One of the many “new normals” of the WME-IMG-era UFC, by and large, is an inability to keep many of its fighters -- champions and stars included -- “on brand” or “on message” or from just outright telling the company to go [expletive] itself. Fewer and fewer fighters, especially noteworthy ones, fear the UFC as an entity. At the same time, they are galvanized by the reactions of fans and the media. This is how we get Gegard Mousasi, prior to UFC 210, smirking and laughing while talking about the preposterous nature of Bisping-GSP openly in the media with no repercussion; it would have been hard to imagine a few short years ago. It's how Luke Rockhold can say that fighters need to stand their ground and “tell the UFC to [expletive] off.” It's what sparks Romero to call Bisping's Sirius XM Radio show to verbally mock and accost him, as well as “The MMA Hour” with Ariel Helwani to support Anderson Silva in his quest to line up a UFC interim title fight.
Speaking of Silva, now officially removed from the UFC 212 card in Rio de Janeiro on June 3: “The Spider's” entire wacky ultimatum to the UFC -- “Give me an interim middleweight title fight with Romero or I'm retiring, or at the very least not fighting if you call my bluff” -- was only made possible because of the promotion's insanely laissez-faire handling of Bisping-St. Pierre.

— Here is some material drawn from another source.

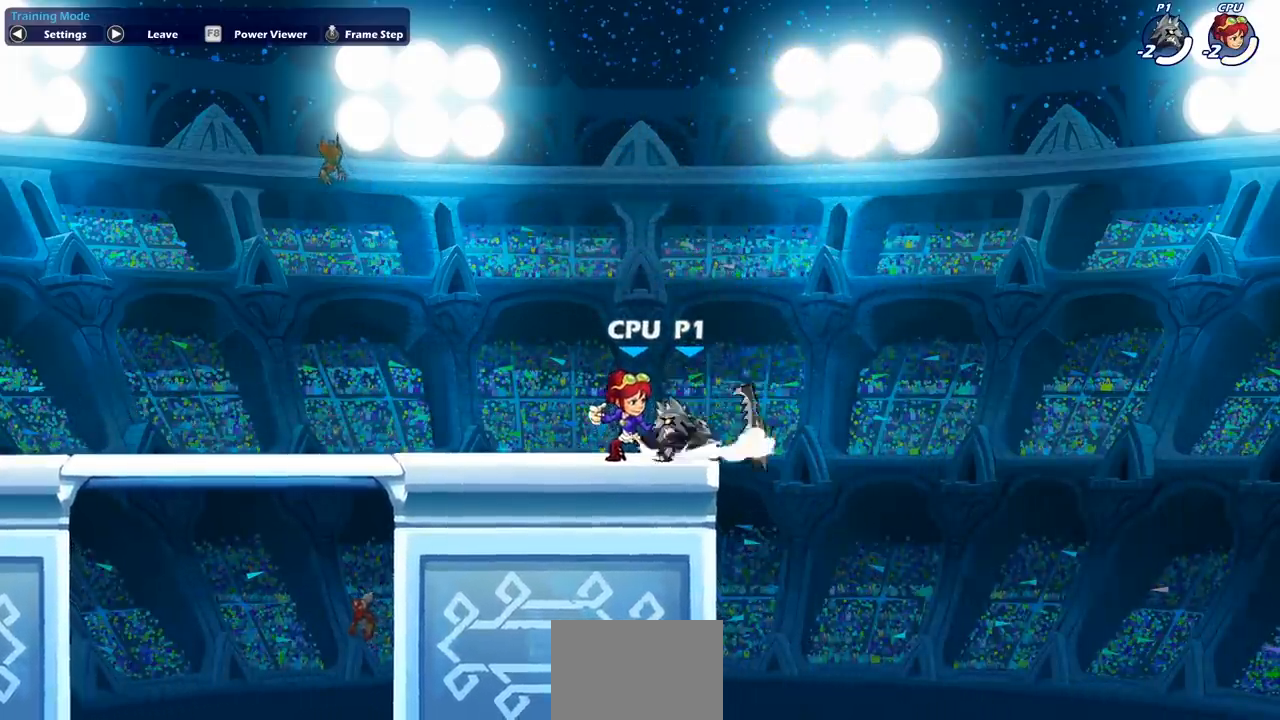
{"buttons": [], "left_stick": "center", "events": [[200, "left_stick", "left"], [233, "SQUARE", "down"], [350, "SQUARE", "up"], [500, "left_stick", "center"]]}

Short of petty tactics like not giving Al Iaquinta fight night bonuses as a matter of rule, the UFC has lost its ability to effectively police and control its fighters, especially at the highest level, for anything other than blowing a drug test. When Silva decides he wants to fight again, do you think White will let Silva mockingly calling him “Almighty” stand in the way?

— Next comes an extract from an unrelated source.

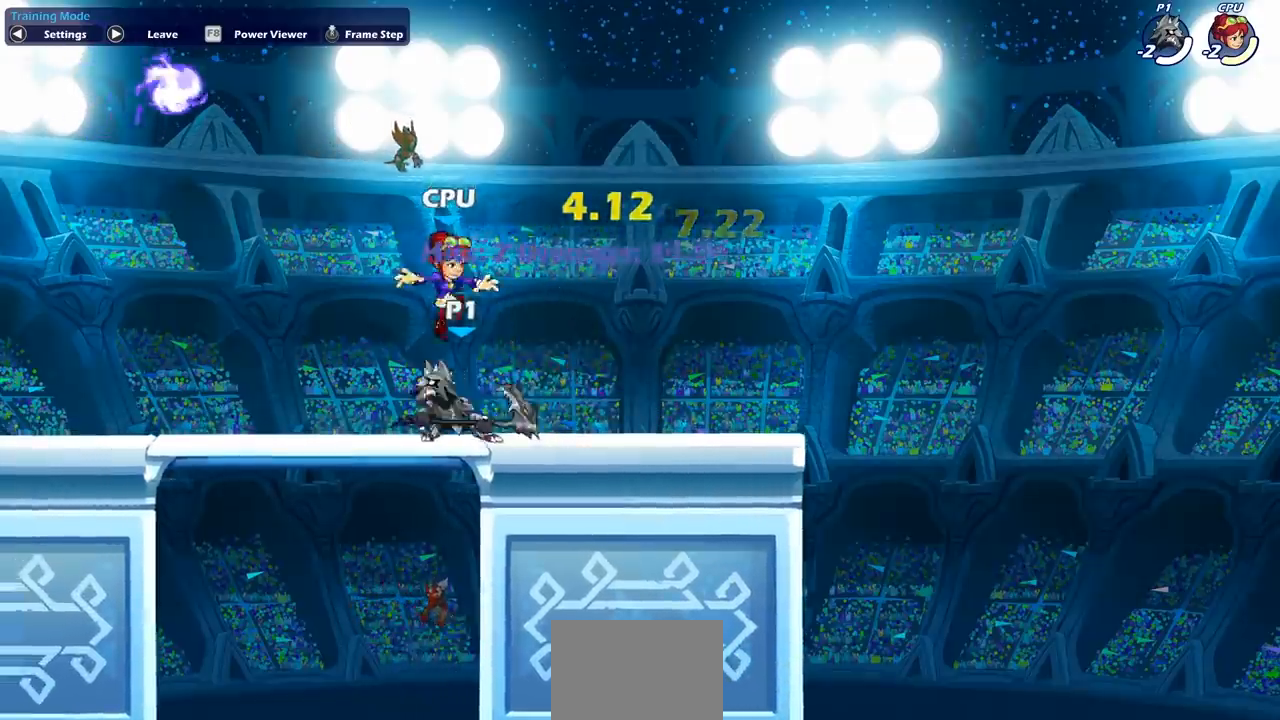
{"buttons": [], "left_stick": "right", "events": [[400, "left_stick", "right"]]}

White's not wrong when he says November is too long; it's why I went from viewing Bisping-GSP as a tolerable if complicated diversion for the sake of business, history and legacy to seeing it as a farce. On the other hand, he's the UFC president, and that's a detail that should've been ironed out before mucking up the middleweight picture and giving his own fighters the ability to weaponize the promotion's public failure against it. Bisping-Romero on July 8 or even shortly after if need be is a wonderful and just fight. St. Pierre can still fight Bisping if the champ retains his title. If Romero topples Bisping and St. Pierre isn't hip to that, they can still have White browbeat “Rush” in the media until he at least fights Silva.
As I said, sanity prevailed but not for sanity's sake. It was only because the same compulsion that drove the company to bungle Bisping-GSP -- “We need money-making fights now!” -- also meant that another four months with Bisping and the middleweight title on the shelf was simply too long when the UFC is this desperate. I liked the UFC's attempt, however dubious its catalyst, to go off the beaten path in pursuit of a blockbuster fight, but the execution was terrible. The UFC is back on the well-trodden road, but found it by stupidly stumbling in the dark for 10 weeks without a map or a clue.